Michael J. Dybas

Generation and initial characterization of Pseudomonas stutzeri KC mutants with impaired ability to degrade carbon tetrachloride

Abstract Under iron-limiting conditions, Pseudomonas stutzeri KC secretes a small but as yet unidentified factor that transforms carbon tetrachloride (CT) to CO2 and nonvolatile products when activated by reduction at cell membranes. Pseudomonas fluorescens and other cell types activate the factor. Triparental mating was used to generate kanamycin-resistant lux::Tn5 recombinants of strain KC. Recombinants were streaked onto the surface of agar medium plugs in microtiter plates and were then screened for carbon tetrachloride degradation by exposing the plates to gaseous 14C-carbon tetrachloride. CT+ recombinants generated nonvolatile 14C-labeled products, but four CT– recombinants did not generate significant nonvolatile 14C-labeled products and had lost the ability to degrade carbon tetrachloride. When colonies of P. fluorescens were grown next to colonies of CT+ recombinants and were exposed to gaseous 14C-carbon tetrachloride, 14C-labeled products accumulated around the P. fluorescens colonies, indicating that the factor secreted by CT+ colonies had diffused through the agar and become activated. When P. fluorescens was grown next to CT– colonies, little carbon tetrachloride transformation was observed, indicating a lack of active factor. Expression of lux reporter genes in three of the CT– mutants was regulated by added iron and was induced under the same iron-limiting conditions that induce carbon tetrachloride transformation in the wild-type.

Evaluation of Three Electron-Donor Permeable Reactive Barrier Materials for Enhanced Reductive Dechlorination of Trichloroethene

ABSTRACT Understanding the fate of complex electron-donor materials is important for developing efficient biostimulation strategies to treat ground water contamination by chlorinated ethenes (CEs). The fermentation product distributions and H2 production of common permeable reactive barrier (PRB) carbon substrates (dairy whey, sodium lactate syrup, and Hydrogen Release Compound [HRC]) were monitored as measures of substrate efficiency in aquifer microcosms spiked with trichloroethene (TCE). In long-term experiments, the fermentation of PRB substrates to slow-degrading organic acids maintained low H2 partial pressures (≤ 10−3.5) that, as previous studies suggest, may give competitive advantage to dechlorinators over hydrogenotrophic methanogens. Whey-amended and lactate-amended microcosms exhibited faster complete dechlorination and, according to organic acid carbon flow, higher rates of fermentation to acetate. In HRC-amended microcosms, propionate appeared to serve as a carbon sink that prolonged dechlorination. Upon complete dechlorination, whey microcosms contained the highest percentage of organic acid carbon. Native Dehalococcoides populations increased by 3 orders of magnitude (per g sediment) in whey-amended microcosms. Wheys efficiency improved in microcosms prepared with aquifer sediment and water from within a downgradient whey PRB. Results suggested whey loading values of 0.2 kg/m3 may be appropriate under sufficiently reducing conditions to efficiently stimulate hydrogenotrophic and potentially actetotrophic dechlorinating populations. Renewal of whey PRBs may, however, be required. Implications for further long-term study of cost-efficiencies are discussed.

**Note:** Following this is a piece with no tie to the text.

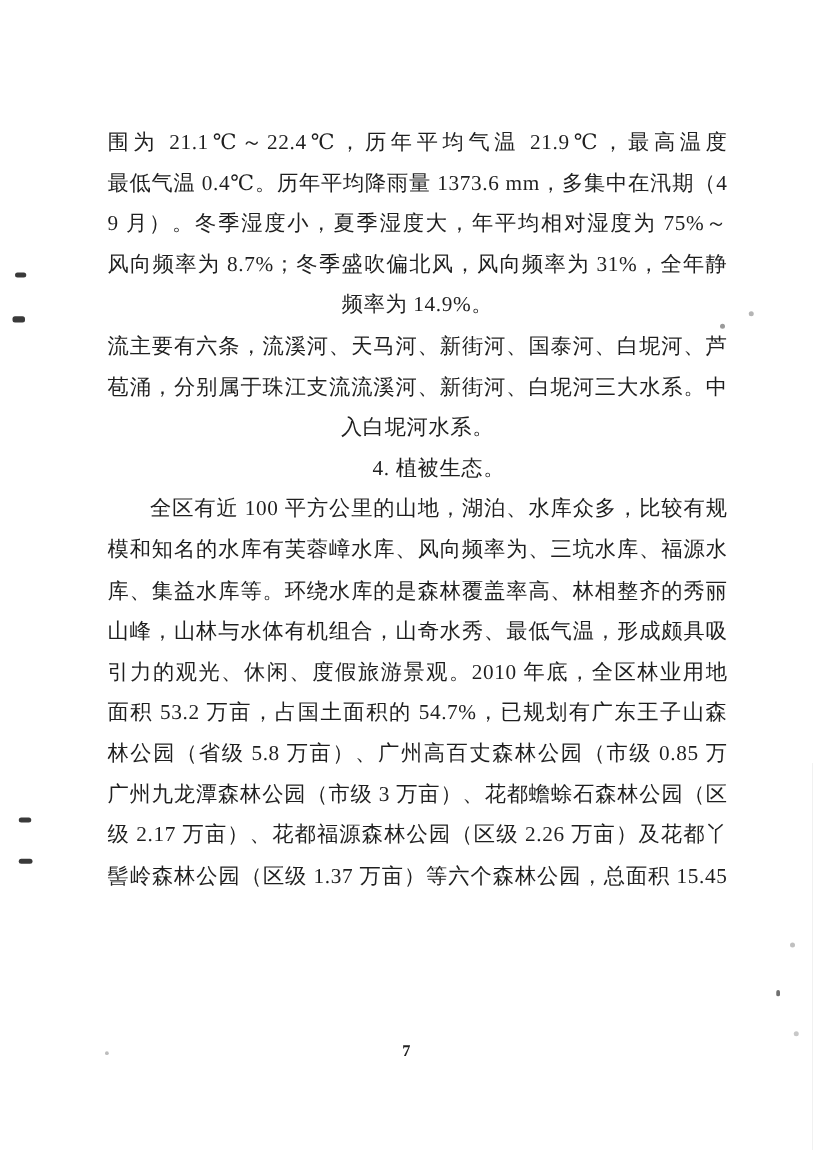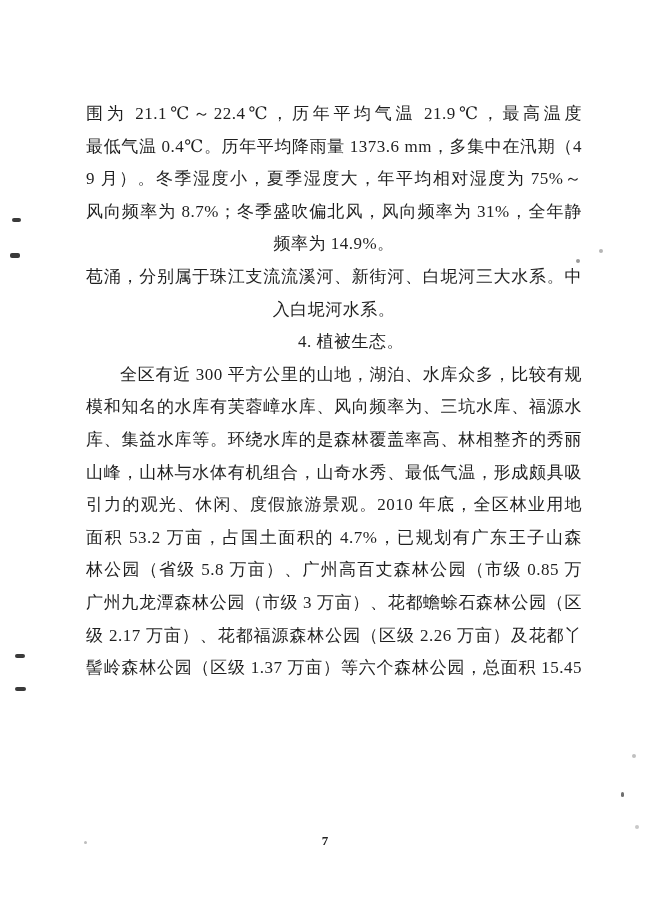"流主要有六条，流溪河、天马河、新街河、国泰河、白坭河、芦" div.line { html: none -> <div>流主要有六条，流溪河、天马河、新街河、国泰河、白坭河、芦</div> }
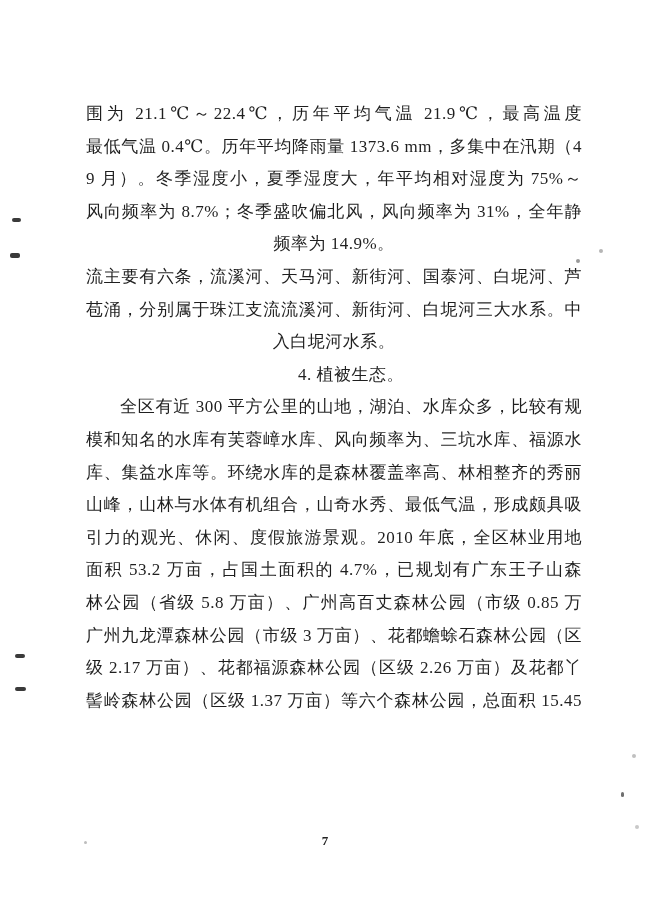"全区有近 300 平方公里的山地，湖泊、水库众多，比较有规" div.line { text: 300 -> 100 }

Bioaugmentation with Pseudomonas Stutzeri KC for Carbon Tetrachloride Remediation

Bioaugmentation with denitrifying Pseudomonas stutzeri strain KC is a field-demonstrated strategy to treat groundwater contaminated with carbon tetrachloride (CT) to concentrations below current regulatory criteria. The key to this strategy is that strain KC secretes a compound (pyridine-2,6-bis-thiocarboxylate, or PDTC) that promotes chemical dechlorination of CT outside the cell. Strain KC is a highly motile (chemotactic toward nitrate) facultative aerobe capable of complete denitrification. Unlike other denitrifiers, however, strain KC degrades CT without producing chloroform (CF) and does so faster than competing microbial populations that produce CF, thus minimizing or avoiding CF formation. Because bioaugmentation with strain KC is accomplished with nitrate in a denitrifying environment and requires relatively low amounts of added organic carbon, it avoids side effects that result from biostimulation with large amounts of organic carbon, minimizing accumulation of volatile fatty acids, hydrogen sulfide (H2S), ferrous iron, carbon disulfide, ammonium, methane and biomass. This chapter summarizes the rationale behind this unique bioaugmentation strategy, and reviews the laboratory and field research that led to its development and validation.